The major problem with evaluating Andrew Carnegie, the richest man in the world before John D. Rockefeller took the title around 1910, is that what he said, wrote, and did was frequently contradictory. Carnegie, who was born on November 25, 1835, in Dunfermline, Scotland, and died on August 11, 1919, in Lenox, Massachusetts, advised emperors and presidents about how to manage their countries, but he used spies to ferret out labor organizers in his own factories, and in 1892 he approved Pinkerton strikebreakers to crush a union in his Homestead, Pennsylvania, plant. An avowed social Darwinist, Carnegie considered Anglo-Americans a superior race, but as an anti-imperialist he bitterly opposed American occupation of the Philippines. The press lauded Carnegie, the philanthropist, for donating 311 million dollars—some ninety percent of his fortune—to finance libraries, provide pensions for teachers, give awards for heroism, and for other estimable works. But he never helped the poor directly, and, without compunction, he sold steel to arms manufacturers. Nonetheless, as a pacifist he considered his Peace Palace at The Hague to be “the most holy building in the world because it has the holiest end in view.” Then there was the Carnegie who had little formal education and helped create the modern corporation and modern philanthropy.
Biographers suggest that Carnegie's ambiguities stem from the grim realities of his early years. Steam-powered looms had driven his father, William, a weaver, from Dunfermline to Pittsburgh and to appalling daily grinds in factories for himself and his eldest son, Andrew. William remained a political radical to the end of his life, but Andrew idolized industrialization and the men who managed it.
Carnegie's ambitious mother, with whom he lived until her death (he was fifty-one), fueled his insatiable need for success, which began early. He took a job delivering telegraphs and then maneuvered himself into the positions of personal assistant and telegrapher for Thomas Scott, a Pennsylvania Railroad executive. Every dollar he could save was invested, but frugality did not make him rich. Nor did buying low and selling high. Coupled with extraordinary intelligence and superb natural gifts as a salesman, it was Carnegie's enormous talent to recruit as aides men who knew more than he did about industrial processes that enriched him. Additionally, there was his use of the Bessemer process for making steel, his ruthless cutting of labor costs, his reductions in the price of steel, and his understanding of an economic trend that Rockefeller also noticed.
During the Civil War, monopolies had received the federal government's active endorsement because they made possible efficient mass production and thus the Union's victory. After the war the federal government saw monopolies as vital to the national economy. Robber barons who established trusts discovered that they could manipulate government at will and frequently did so.

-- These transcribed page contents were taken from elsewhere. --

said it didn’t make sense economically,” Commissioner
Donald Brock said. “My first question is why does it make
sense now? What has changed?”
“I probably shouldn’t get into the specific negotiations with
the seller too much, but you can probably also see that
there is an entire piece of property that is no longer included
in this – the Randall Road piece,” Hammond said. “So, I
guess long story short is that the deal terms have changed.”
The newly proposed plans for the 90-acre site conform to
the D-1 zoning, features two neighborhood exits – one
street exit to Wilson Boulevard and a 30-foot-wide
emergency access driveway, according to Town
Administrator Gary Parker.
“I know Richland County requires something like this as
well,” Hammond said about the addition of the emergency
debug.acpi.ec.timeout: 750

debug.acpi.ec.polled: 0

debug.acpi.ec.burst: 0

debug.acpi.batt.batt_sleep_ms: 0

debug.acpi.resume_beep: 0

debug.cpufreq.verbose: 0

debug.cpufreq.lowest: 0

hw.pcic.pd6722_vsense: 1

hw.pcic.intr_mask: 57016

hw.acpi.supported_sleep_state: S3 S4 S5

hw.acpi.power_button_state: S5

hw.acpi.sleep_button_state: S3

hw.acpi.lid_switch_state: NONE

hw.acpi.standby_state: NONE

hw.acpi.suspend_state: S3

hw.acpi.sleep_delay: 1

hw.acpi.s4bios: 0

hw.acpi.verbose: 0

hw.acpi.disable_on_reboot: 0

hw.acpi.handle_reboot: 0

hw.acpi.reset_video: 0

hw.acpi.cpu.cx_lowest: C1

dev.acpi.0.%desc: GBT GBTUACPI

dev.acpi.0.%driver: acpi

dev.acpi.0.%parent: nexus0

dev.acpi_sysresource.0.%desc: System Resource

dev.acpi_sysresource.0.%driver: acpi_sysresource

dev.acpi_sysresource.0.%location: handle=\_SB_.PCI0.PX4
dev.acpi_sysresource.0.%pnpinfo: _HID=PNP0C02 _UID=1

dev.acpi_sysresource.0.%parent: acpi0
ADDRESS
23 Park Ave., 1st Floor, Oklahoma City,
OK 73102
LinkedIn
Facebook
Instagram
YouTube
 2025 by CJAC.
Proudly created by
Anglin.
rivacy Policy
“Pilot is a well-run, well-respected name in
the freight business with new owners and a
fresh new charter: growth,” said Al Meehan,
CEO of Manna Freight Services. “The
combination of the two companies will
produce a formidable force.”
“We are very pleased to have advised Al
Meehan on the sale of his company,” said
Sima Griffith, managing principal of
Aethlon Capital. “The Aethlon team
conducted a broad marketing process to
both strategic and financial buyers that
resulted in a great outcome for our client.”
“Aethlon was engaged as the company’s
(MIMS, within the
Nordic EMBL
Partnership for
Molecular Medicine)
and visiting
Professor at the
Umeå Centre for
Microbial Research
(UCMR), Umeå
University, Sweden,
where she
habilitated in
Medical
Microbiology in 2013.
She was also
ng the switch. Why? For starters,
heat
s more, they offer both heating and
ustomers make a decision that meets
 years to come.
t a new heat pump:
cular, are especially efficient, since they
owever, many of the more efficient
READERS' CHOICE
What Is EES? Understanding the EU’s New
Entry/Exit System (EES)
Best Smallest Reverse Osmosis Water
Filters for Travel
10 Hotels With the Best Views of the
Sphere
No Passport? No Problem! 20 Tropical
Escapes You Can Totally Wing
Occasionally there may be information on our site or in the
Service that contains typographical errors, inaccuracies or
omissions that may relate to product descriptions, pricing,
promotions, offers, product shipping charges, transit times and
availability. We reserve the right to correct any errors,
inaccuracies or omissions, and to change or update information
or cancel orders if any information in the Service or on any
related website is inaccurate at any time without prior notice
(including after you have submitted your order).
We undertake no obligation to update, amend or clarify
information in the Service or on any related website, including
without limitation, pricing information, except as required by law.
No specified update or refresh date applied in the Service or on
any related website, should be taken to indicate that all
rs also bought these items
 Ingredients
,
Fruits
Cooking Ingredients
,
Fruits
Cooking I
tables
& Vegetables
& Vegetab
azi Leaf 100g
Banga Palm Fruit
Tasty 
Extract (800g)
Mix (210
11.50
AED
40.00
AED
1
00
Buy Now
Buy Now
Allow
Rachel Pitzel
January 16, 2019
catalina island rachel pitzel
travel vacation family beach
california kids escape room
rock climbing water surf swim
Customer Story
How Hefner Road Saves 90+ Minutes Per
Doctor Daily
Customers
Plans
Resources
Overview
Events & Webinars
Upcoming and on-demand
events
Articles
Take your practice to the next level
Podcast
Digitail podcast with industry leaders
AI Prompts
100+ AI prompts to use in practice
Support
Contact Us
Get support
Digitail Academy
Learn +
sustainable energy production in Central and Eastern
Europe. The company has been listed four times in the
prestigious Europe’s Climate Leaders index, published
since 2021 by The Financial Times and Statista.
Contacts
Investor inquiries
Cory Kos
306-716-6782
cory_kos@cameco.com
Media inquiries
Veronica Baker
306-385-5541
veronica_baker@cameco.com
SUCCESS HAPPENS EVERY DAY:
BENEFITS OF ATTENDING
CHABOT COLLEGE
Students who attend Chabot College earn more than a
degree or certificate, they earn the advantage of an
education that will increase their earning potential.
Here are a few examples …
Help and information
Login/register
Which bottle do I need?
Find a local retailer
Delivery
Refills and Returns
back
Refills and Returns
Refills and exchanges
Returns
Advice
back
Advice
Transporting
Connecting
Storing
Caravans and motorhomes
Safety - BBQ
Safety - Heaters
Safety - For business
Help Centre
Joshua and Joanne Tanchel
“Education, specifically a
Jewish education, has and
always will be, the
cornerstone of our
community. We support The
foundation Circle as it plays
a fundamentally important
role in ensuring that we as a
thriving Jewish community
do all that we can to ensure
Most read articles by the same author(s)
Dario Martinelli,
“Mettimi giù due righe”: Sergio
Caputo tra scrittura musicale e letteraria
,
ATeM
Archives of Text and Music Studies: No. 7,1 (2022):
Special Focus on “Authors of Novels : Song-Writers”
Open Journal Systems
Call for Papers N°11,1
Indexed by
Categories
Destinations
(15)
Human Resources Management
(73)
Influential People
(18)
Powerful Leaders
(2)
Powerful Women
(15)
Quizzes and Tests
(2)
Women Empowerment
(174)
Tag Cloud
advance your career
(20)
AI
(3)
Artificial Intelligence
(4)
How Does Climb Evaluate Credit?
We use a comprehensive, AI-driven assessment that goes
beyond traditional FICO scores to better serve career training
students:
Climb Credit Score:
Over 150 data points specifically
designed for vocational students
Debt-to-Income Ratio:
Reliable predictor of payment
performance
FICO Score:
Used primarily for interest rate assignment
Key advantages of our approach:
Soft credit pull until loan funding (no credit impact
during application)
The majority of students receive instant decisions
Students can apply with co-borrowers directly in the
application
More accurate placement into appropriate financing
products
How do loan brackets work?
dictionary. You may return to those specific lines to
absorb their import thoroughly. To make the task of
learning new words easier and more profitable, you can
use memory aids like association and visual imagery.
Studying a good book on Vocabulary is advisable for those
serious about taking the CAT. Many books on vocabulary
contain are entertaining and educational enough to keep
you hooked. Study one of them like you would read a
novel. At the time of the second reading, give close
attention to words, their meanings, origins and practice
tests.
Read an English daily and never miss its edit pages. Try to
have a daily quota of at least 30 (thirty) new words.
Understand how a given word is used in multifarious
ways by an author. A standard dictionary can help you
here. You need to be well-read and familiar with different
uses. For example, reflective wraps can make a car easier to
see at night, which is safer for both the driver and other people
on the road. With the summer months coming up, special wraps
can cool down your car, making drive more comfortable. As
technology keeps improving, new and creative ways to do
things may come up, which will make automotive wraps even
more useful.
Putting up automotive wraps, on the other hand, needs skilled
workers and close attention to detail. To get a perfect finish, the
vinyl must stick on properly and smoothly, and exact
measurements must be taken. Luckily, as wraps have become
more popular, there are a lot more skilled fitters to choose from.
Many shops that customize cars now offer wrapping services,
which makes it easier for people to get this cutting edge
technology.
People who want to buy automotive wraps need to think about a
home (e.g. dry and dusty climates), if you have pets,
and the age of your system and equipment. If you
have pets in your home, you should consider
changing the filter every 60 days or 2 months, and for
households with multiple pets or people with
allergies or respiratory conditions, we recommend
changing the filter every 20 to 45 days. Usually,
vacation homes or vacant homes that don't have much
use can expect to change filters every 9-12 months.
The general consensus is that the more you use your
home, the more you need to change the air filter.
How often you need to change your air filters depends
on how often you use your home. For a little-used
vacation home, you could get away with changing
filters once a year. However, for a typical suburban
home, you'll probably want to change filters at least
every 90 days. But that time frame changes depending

Adept at irresistible flattery, Carnegie named his first steel plant not for himself but for John Edgar Thomson, president of the Pennsylvania Railroad. This not only implied a close connection to a key figure in American industry but also endeared him to a company that bought his products in volume and was crucial in transporting them to customers throughout the nation.
In 1901 Carnegie Steel was sold to a syndicate headed by J. P. Morgan, in the largest business transaction thus far in world history. Carnegie's price was 303,450,000 dollars in five percent bonds and stock with a market value of some 144 million dollars. The stock had been liberally salted, and Carnegie took most of the bonds together with a mortgage on United States Steel, Morgan's trust replacing Carnegie Steel. This detail very nearly put Carnegie back in possession of the great waterlogged monstrosity when it began to seriously leak a few years later.
As matters stood, however, the deal enabled Carnegie to turn his full attention to philanthropy. Not until he was firmly established as a capitalist was Carnegie much of a giver; his initial ventures in the field were not major donations but two essays published in the North American Review, “Wealth” (June 1889) and “The Best Fields for Philanthropy” (December 1889). In both he emphasizes the extent to which charitable funds are “unwisely spent.” And, in the second, he offers the salient observation that unless capitalists use their wealth to ease the anger and resentment of growing numbers of the poor, the result might be socialist or communist upheavals.
“Wealth” was reprinted in dozens of periodicals and brought Carnegie immediate and lasting fame as a philosopher. Some historians believe it is arguably the Gilded Age's most cogent defense of laissez-faire economics and philanthropy in an industrialized state.